## TASK SET
**1.** Quote the seminar description word for word, starting with "1. What challenges" and going on through "most low-level details?".
**2.** Answer each question from the seminar description, one line per answer:
(a) How much did companies invest in AI in 2016?
(b) Which two communities does the seminar aim to bring together?
(c) Who is named in the copyright line?
**3.** Continue the seminar description on AI-ML software engineering from the point where it ends.

Multiple research disciplines, from cognitive sciences to biology, finance, physics, and the social sciences, as well as many companies, believe that data-driven and intelligent solutions are necessary. Unfortunately, current artificial intelligence (AI) and machine learning (ML) technologies are not sufficiently democratized — building complex AI and ML systems requires deep expertise in computer science and extensive programming skills to work with various machine reasoning and learning techniques at a rather low level of abstraction. It also requires extensive trial and error exploration for model selection, data cleaning, feature selection, and parameter tuning. Moreover, there is a lack of theoretical understanding that could be used to abstract away these subtleties. Conventional programming languages and software engineering paradigms have also not been designed to address challenges faced by AI and ML practitioners.

The goal of this Dagstuhl Seminar is to bring two rather disjoint communities together, software engineering and programming languages (PL/SE) and artificial intelligence and machine learning (AI-ML) to discuss open problems on how to improve the productivity of data scientists, software engineers, and AI-ML practitioners in industry. The issues addressed in the seminar will include the following:

  1. What challenges do people building AI-ML-based systems face?
  2. How do we re-think software development tools such as debugging, testing, and verification tools for complex AI-ML-based systems?
  3. How do we reason about correctness, explainability, repeatability, traceability, and fairness, while building AI-ML pipeline?
  4. What are innovative paradigms that seamlessly embed, reuse, and chain models, while abstracting away most low-level details?

The topics of the seminar address pressing demands from industry; the research questions are very relevant for practical software systems development that leverages artificial intelligence (AI) and machine learning (ML). In 2016, companies invested $26–39 billion in AI and McKinsey predicts that investments will be growing over the next few years. Any AI- and ML-based systems will need to be built, tested, and maintained, yet there is a lack of established engineering practices in industry for such systems because they are fundamentally different from traditional software systems. Ideas brainstormed in the seminar will contribute to a new suite of ML-relevant software development tools such as debuggers, testers and verification tools that increase developer productivity in building complex AI systems. Furthermore, we will also discuss new innovative AI and ML abstractions that improve programmability in designing intelligent systems.

Copyright Kristian Kersting, Miryung Kim, Guy Van den Broeck, and Thomas Zimmermann

Summary

Any AI- and ML-based systems will need to be built, tested, and maintained, yet there is a lack of established engineering practices in industry for such systems because they are fundamentally different from traditional software systems. Building such systems requires extensive trial and error exploration for model selection, data cleaning, feature selection, and parameter tuning. Moreover, there is a lack of theoretical understanding that could be used to abstract away these subtleties. Conventional programming languages and software engineering paradigms have also not been designed to address challenges faced by AI and ML practitioners. This seminar brainstormed ideas for developing a new suite of ML-relevant software development tools such as debuggers, testers and verification tools that increase developer productivity in building complex AI systems. It also discussed new innovative AI and ML abstractions that improve programmability in designing intelligent systems.

## DATASET RECORDS
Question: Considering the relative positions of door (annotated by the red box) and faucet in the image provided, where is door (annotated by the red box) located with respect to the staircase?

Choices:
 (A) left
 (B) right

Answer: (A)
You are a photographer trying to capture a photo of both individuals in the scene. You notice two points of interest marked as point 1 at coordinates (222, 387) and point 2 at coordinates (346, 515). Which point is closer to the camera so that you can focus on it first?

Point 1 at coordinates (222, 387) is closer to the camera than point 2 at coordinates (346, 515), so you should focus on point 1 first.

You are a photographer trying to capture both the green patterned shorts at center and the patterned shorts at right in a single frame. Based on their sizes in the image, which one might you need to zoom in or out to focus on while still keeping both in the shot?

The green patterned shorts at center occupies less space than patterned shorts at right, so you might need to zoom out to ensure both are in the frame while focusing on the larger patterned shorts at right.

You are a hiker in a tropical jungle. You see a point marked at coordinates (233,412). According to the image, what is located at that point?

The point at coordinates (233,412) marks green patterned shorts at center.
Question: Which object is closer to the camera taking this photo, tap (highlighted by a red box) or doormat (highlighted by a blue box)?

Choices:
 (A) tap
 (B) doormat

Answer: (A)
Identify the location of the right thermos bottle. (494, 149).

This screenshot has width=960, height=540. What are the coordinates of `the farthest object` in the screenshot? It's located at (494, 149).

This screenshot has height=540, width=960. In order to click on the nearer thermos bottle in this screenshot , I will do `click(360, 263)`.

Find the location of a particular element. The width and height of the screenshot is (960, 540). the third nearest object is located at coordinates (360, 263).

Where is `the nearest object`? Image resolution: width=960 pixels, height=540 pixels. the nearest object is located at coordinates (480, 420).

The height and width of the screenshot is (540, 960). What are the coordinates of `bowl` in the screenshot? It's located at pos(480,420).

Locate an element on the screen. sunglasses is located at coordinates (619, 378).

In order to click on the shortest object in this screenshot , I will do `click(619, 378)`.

## TASK-BY-TASK RESULTS
**1.**
1. What challenges do people building AI-ML-based systems face?
  2. How do we re-think software development tools such as debugging, testing, and verification tools for complex AI-ML-based systems?
  3. How do we reason about correctness, explainability, repeatability, traceability, and fairness, while building AI-ML pipeline?
  4. What are innovative paradigms that seamlessly embed, reuse, and chain models, while abstracting away most low-level details?

**2.**
(a) $26–39 billion.
(b) Software engineering and programming languages (PL/SE), and artificial intelligence and machine learning (AI-ML).
(c) Kristian Kersting, Miryung Kim, Guy Van den Broeck, and Thomas Zimmermann.

**3.**
The seminar brought together a diverse set of attendees, primarily coming from two distinct communities: software engineering and programming languages vs. AI and machine learning. Even within each community, we had attendees with various backgrounds and a different emphasis in their research. For example, within software engineering the profile of our attendees ranged from pure programming languages, development methodologies, to automated testing. Within, AI, this seminar brought together people on the side of classical AI, as well as leading experts on applied machine learning, machine learning systems, and many more. We also had several attendees coming from adjacent fields, for example attendees whose concerns are closer to human-computer interaction, as well as representatives from industry. For these reasons, the first two days of the seminar were devoted to bringing all attendees up to speed with the perspective that each other field takes on the problem of developing, maintaining, and testing AI/ML systems.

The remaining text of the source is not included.